Questions:
[1] According to the Cooper Union protest article, where in the building did the students lock themselves?
[2] Reproduce the passage of the Cooper Union protest article that starts with the words containing "At the end of" and ends with "poor financial situation.".
[3] Summarize the Cooper Union protest article in two sentences.

Text segment:
::::
Cooper Union protesters demand continuation of free tuition

Jaewon Kang

During a scheduled Day of Action, 11 Cooper Union students and one New School Free Press reporter barricaded themselves at approximately noon on Monday in the Foundation Building of The Cooper Union for the Advancement of Science and Art. The protest was organized to object potential plans by the university’s president Jamshed Bharucha and the Board of Trustees to begin charging tuition in the coming fall semester.

In a three-pronged statement, the Students for a Free Cooper Union said they will occupy the space until the administration publicly reaffirms Cooper Union’s commitment to free education, the Board of Trustees implements changes to create a more open and democratic structure and Bharucha steps down.

[vimeo]http://vimeo.com/54988778[/vimeo]

At the end of April, Bharucha announced that the university would begin charging graduate students but keep the no-tuition policy for undergraduates, pointing to deficit as reason behind the decision.

Cooper Union junior Kristi Cavataro, a member of SFCU and one of the dozen students in the barricade said the students decided to lock themselves in the Peter Cooper suite on the top floor of the building as a result of the university’s failure to solve its poor financial situation.
::::
Per-instance keypoint data:

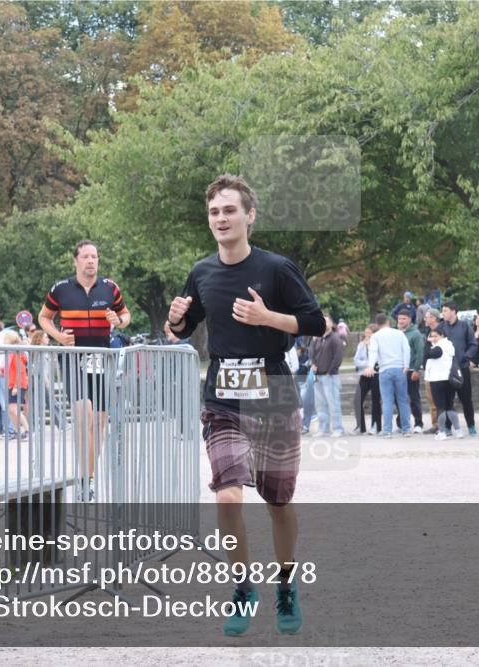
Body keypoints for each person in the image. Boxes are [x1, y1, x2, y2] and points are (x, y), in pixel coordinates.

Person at [166, 174, 325, 636]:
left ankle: (286, 584)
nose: (221, 218)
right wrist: (174, 321)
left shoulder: (276, 268)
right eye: (214, 212)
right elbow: (180, 328)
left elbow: (315, 322)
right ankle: (242, 587)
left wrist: (266, 317)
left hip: (274, 394)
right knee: (228, 495)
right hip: (222, 399)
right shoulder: (202, 272)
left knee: (278, 502)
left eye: (230, 210)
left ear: (249, 216)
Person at [38, 239, 131, 485]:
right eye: (86, 256)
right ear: (76, 261)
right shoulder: (61, 288)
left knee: (100, 420)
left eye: (95, 257)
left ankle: (89, 468)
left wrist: (119, 321)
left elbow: (125, 315)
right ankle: (86, 477)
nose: (91, 261)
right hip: (73, 358)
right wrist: (58, 336)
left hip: (102, 358)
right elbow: (44, 317)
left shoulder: (110, 288)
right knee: (84, 416)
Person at [366, 314, 412, 438]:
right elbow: (406, 349)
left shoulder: (375, 336)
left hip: (384, 370)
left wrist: (370, 366)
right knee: (403, 400)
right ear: (388, 322)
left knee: (387, 401)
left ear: (377, 324)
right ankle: (406, 429)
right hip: (399, 368)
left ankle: (387, 431)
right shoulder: (399, 333)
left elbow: (373, 351)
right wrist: (406, 365)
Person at [440, 301, 479, 435]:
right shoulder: (441, 327)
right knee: (447, 399)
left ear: (454, 311)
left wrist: (465, 356)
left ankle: (471, 426)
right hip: (445, 369)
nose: (443, 313)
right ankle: (447, 427)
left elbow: (474, 344)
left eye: (445, 310)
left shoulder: (465, 326)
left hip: (461, 367)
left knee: (466, 399)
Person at [424, 324, 463, 441]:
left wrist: (427, 343)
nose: (433, 339)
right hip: (449, 379)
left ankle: (442, 432)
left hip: (438, 379)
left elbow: (429, 354)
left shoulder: (440, 346)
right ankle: (458, 430)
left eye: (435, 336)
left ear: (442, 335)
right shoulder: (449, 345)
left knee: (440, 407)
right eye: (431, 336)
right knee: (450, 406)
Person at [310, 314, 345, 437]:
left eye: (326, 321)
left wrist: (330, 371)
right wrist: (313, 364)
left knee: (333, 403)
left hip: (330, 376)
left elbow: (338, 357)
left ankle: (338, 429)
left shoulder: (335, 338)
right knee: (320, 405)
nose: (324, 324)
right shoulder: (318, 338)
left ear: (331, 323)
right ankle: (323, 429)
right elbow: (312, 354)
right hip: (318, 376)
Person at [397, 311, 425, 434]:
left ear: (409, 319)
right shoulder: (396, 333)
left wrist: (416, 369)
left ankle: (418, 423)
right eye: (399, 319)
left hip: (411, 370)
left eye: (403, 319)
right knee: (399, 398)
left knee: (414, 398)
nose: (401, 321)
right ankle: (401, 423)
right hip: (398, 370)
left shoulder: (415, 334)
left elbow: (420, 353)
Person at [353, 325, 381, 435]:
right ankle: (360, 426)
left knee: (376, 401)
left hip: (376, 374)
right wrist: (367, 366)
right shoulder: (361, 345)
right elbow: (356, 360)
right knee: (357, 400)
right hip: (364, 374)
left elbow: (378, 360)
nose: (367, 335)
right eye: (366, 333)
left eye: (370, 333)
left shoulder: (378, 344)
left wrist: (372, 365)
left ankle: (376, 425)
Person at [2, 330, 30, 439]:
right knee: (11, 410)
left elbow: (20, 371)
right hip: (12, 384)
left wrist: (16, 386)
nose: (3, 341)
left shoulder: (16, 353)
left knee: (14, 409)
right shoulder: (11, 353)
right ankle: (17, 431)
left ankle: (27, 430)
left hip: (17, 385)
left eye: (5, 339)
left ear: (10, 340)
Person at [421, 309, 441, 433]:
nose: (424, 319)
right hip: (429, 371)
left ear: (434, 318)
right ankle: (435, 424)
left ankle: (443, 424)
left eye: (427, 317)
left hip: (439, 371)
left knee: (439, 400)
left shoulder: (442, 331)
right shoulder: (428, 332)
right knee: (431, 400)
::::
Written responses:
[1] In the Peter Cooper suite on the top floor of the Foundation Building.

[2]
At the end of April, Bharucha announced that the university would begin charging graduate students but keep the no-tuition policy for undergraduates, pointing to deficit as reason behind the decision.

Cooper Union junior Kristi Cavataro, a member of SFCU and one of the dozen students in the barricade said the students decided to lock themselves in the Peter Cooper suite on the top floor of the building as a result of the university’s failure to solve its poor financial situation.

[3] On Monday, 11 Cooper Union students and a New School Free Press reporter barricaded themselves in the Foundation Building to object to potential plans by president Jamshed Bharucha and the Board of Trustees to begin charging tuition in the fall semester. Students for a Free Cooper Union said they would occupy the space until the administration publicly reaffirmed its commitment to free education, the Board adopted a more open and democratic structure, and Bharucha stepped down.